Cumulonimbus are, like cumulus, convective clouds, but bigger, higher and more rainy. Heat from below and cold winds above may help create the characteristic flat, anvil-like tops, formed mainly of ice crystals. The strong, vertical currents within cumulonimbus clouds are what pilots warn about when advising passengers to keep their seatbelts fastened because "we are about to enter a spot of turbulence".

At a higher level, clouds are formed of a mixture of water droplets and ice crystals. Between 2.5km and 6km above the ground, we meet altostratus, the layered cloud that may start thin and wispy, but thickens to a grey sheet. This may produce light rain, but not as bad as nimbostratus, the deep, layered, black cloud from which rain or snow is already falling. The third of the middle-level clouds is altocumulus, , which is essentially a stratocumulus rolling cloud appearing at a higher level.

The highest clouds, above 6km, are all formed of ice crystals. Cirrus is sometimes thin and wispy, sometimes straggly and twisted. It is sometimes caused by the condensation trails of aircraft. When Luke Howard introduced the term, he described cirrus cloud as comprising "parallel, flexuous, or diverging fibres, extensible by increase in any or all directions".

Cirrostratus is a high, uniform sheet of cloud produced by the slow ascent of air, condensing at a great height. It is often an early sign of rain. Finally, cirrocumulus is the unusual and attractive rippling cloud produced by wave motion through high-level moist air.

But why all these silly Latinate names when all we want to know is whether it is going to rain? Perhaps the real blame lies with Linnaeus, the 18th- century Swedish botanist who devised a precise system for naming plants and animals. It was his work that inspired Luke Howard, also a botanist, but an obsessive weather-watcher as well, to devise a classification system for clouds. Between 1818 and 1820, he published the two-volume Climate of London, based on his meteorological observations of weather in the capital. The book included an earlier essay, "On the Modification of Clouds", in which he gave the cloud formations their names. And we have been stuck with them ever since.
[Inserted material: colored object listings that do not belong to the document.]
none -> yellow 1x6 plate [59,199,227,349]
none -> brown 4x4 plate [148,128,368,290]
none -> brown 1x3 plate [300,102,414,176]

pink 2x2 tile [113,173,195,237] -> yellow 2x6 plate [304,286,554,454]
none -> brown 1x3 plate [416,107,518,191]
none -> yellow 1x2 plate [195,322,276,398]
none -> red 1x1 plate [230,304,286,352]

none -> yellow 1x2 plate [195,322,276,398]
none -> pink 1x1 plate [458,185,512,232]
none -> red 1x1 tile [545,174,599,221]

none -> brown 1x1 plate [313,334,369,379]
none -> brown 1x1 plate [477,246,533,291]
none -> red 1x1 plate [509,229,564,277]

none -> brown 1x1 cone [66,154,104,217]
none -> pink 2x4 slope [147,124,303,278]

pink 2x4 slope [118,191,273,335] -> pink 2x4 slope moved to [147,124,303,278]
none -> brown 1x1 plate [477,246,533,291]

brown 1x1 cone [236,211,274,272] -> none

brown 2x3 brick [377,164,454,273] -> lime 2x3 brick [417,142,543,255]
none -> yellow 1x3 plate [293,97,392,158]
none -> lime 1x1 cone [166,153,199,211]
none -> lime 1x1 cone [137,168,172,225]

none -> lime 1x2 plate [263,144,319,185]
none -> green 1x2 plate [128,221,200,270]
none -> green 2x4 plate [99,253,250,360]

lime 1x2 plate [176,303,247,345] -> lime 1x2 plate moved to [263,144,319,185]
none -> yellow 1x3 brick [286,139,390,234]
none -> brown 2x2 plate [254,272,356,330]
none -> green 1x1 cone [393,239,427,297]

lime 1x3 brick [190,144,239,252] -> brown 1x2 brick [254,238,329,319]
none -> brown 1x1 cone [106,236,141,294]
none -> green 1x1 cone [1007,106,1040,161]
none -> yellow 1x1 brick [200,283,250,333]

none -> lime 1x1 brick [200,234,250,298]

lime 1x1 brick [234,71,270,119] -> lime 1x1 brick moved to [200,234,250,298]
Whatever we may think of this nomenclature, it made a strong impression on Johann Wolfgang von Goethe, who, after reading Howard's meteorological works, wrote to ask about his personal history.

Howard replied with a brief autobiography (including the line: "From the first, my real penchant was towards meteorology"), which so pleased Goethe that he sent a short poem entitled: "Howard`s Ehrengedachtniss". He also gave a description in verse of the principal cloud forms according to Howard's classification. Sadly, it has never been set to music.